Extracted records:
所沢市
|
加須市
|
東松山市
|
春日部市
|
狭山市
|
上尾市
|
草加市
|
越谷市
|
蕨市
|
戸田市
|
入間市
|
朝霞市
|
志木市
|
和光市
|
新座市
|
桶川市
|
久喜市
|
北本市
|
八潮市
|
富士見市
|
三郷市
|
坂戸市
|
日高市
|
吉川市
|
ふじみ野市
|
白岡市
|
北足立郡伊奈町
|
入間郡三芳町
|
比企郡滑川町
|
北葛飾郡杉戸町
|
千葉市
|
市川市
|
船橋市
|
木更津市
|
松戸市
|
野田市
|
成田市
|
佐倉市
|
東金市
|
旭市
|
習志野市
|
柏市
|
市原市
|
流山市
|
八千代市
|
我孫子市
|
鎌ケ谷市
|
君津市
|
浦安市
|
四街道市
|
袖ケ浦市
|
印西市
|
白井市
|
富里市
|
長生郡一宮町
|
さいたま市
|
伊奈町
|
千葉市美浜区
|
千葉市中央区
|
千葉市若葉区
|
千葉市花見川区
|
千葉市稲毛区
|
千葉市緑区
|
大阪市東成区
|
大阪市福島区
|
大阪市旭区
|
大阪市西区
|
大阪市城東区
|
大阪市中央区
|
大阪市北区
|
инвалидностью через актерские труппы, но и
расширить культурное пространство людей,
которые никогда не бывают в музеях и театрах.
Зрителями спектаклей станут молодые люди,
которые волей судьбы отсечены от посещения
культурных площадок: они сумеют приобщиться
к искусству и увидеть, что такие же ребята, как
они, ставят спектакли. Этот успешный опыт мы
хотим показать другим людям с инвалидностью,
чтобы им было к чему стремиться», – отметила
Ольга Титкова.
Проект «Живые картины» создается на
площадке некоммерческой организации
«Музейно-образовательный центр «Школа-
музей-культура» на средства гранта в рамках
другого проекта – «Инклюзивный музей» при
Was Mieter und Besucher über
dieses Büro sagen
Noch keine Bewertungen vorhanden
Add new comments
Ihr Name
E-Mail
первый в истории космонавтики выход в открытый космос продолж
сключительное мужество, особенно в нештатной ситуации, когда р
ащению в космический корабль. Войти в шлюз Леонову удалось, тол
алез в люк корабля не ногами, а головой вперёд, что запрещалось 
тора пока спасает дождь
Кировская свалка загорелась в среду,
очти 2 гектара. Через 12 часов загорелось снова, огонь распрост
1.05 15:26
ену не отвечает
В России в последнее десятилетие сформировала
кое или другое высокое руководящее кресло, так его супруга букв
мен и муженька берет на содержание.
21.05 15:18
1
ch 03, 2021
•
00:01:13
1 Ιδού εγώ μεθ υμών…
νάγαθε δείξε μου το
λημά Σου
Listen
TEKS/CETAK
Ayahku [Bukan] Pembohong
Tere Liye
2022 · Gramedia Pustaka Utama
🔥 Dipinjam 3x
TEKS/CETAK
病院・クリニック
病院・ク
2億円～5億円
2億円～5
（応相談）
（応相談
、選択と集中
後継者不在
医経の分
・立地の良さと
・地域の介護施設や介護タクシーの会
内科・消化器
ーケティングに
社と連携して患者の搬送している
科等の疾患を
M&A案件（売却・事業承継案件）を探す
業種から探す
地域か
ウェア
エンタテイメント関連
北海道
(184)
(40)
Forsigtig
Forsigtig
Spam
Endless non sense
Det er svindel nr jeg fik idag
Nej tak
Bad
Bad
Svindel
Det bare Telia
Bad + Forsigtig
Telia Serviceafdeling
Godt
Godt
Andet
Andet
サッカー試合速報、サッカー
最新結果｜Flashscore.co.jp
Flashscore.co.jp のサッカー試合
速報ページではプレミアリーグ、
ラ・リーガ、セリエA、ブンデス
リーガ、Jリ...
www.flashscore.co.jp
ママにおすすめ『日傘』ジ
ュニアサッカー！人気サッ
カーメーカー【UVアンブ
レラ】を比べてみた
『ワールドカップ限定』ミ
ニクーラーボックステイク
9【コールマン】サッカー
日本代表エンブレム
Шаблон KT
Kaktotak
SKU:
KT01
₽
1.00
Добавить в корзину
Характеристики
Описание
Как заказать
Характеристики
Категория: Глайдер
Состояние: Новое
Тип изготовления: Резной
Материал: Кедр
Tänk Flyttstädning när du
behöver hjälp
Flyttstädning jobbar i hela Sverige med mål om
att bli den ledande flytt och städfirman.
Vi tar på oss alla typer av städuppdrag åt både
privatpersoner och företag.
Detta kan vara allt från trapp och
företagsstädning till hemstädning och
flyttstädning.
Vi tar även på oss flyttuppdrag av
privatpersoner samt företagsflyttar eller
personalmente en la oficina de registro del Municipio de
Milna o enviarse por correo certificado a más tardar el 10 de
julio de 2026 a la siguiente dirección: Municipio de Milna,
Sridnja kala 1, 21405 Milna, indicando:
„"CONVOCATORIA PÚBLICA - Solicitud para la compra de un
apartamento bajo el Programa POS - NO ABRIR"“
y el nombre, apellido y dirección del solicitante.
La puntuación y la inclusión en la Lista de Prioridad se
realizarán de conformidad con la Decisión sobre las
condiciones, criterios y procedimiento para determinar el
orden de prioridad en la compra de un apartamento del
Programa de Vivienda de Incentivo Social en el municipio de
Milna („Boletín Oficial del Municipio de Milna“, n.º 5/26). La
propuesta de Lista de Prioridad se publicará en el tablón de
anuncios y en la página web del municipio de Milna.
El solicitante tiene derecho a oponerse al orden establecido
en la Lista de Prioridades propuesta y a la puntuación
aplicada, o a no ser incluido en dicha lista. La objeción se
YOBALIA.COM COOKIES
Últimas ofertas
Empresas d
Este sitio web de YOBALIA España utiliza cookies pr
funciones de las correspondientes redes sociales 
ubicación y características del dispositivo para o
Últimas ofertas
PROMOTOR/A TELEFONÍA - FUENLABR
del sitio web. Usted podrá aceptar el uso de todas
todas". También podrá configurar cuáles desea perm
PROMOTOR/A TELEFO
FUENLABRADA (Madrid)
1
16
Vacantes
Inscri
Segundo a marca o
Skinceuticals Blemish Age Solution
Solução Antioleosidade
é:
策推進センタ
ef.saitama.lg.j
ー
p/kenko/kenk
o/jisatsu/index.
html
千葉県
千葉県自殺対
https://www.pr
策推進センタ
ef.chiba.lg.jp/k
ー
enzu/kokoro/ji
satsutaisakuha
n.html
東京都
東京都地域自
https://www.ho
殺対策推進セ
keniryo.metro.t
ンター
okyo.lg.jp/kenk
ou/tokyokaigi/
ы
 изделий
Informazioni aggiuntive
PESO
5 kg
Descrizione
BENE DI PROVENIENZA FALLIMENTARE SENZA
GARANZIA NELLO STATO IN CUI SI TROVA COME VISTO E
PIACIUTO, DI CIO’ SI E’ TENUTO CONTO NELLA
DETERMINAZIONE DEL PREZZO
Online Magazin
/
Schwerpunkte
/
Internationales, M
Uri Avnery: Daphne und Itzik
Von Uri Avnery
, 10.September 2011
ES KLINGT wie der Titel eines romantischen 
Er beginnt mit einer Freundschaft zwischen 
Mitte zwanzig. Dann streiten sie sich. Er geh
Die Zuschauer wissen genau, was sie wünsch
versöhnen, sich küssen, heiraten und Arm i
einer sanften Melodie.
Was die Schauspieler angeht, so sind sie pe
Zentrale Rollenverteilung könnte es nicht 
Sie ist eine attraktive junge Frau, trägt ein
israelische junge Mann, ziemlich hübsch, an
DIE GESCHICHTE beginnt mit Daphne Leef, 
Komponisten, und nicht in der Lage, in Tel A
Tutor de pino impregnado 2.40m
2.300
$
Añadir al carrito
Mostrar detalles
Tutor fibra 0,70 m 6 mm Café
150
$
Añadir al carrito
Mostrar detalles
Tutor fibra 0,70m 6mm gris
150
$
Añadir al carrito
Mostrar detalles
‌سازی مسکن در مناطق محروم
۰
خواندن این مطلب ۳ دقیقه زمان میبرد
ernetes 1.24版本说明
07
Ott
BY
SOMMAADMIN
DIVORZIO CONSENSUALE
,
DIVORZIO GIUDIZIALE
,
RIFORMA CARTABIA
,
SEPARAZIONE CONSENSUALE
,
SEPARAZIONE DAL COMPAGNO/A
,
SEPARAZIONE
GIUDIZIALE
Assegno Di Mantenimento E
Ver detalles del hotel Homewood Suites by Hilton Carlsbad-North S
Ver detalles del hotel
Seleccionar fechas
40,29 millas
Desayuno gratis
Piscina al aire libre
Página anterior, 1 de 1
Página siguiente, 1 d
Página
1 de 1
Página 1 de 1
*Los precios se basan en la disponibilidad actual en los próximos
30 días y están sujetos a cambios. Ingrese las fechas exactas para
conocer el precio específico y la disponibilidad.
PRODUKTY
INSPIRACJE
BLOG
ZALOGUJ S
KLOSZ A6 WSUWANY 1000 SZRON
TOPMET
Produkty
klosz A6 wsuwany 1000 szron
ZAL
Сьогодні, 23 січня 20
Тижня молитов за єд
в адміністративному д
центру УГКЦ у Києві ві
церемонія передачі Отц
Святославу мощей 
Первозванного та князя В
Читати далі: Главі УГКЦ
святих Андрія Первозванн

Work to be completed: Each line in the entries above, starting at the line with "aplicada, o a" and ending at the line with "DETERMINAZIONE DEL PREZZO", is to be printed exactly, and only those lines.

Answer for this exercise:
aplicada, o a no ser incluido en dicha lista. La objeción se
YOBALIA.COM COOKIES
Últimas ofertas
Empresas d
Este sitio web de YOBALIA España utiliza cookies pr
funciones de las correspondientes redes sociales 
ubicación y características del dispositivo para o
Últimas ofertas
PROMOTOR/A TELEFONÍA - FUENLABR
del sitio web. Usted podrá aceptar el uso de todas
todas". También podrá configurar cuáles desea perm
PROMOTOR/A TELEFO
FUENLABRADA (Madrid)
1
16
Vacantes
Inscri
Segundo a marca o
Skinceuticals Blemish Age Solution
Solução Antioleosidade
é:
策推進センタ
ef.saitama.lg.j
ー
p/kenko/kenk
o/jisatsu/index.
html
千葉県
千葉県自殺対
https://www.pr
策推進センタ
ef.chiba.lg.jp/k
ー
enzu/kokoro/ji
satsutaisakuha
n.html
東京都
東京都地域自
https://www.ho
殺対策推進セ
keniryo.metro.t
ンター
okyo.lg.jp/kenk
ou/tokyokaigi/
ы
 изделий
Informazioni aggiuntive
PESO
5 kg
Descrizione
BENE DI PROVENIENZA FALLIMENTARE SENZA
GARANZIA NELLO STATO IN CUI SI TROVA COME VISTO E
PIACIUTO, DI CIO’ SI E’ TENUTO CONTO NELLA
DETERMINAZIONE DEL PREZZO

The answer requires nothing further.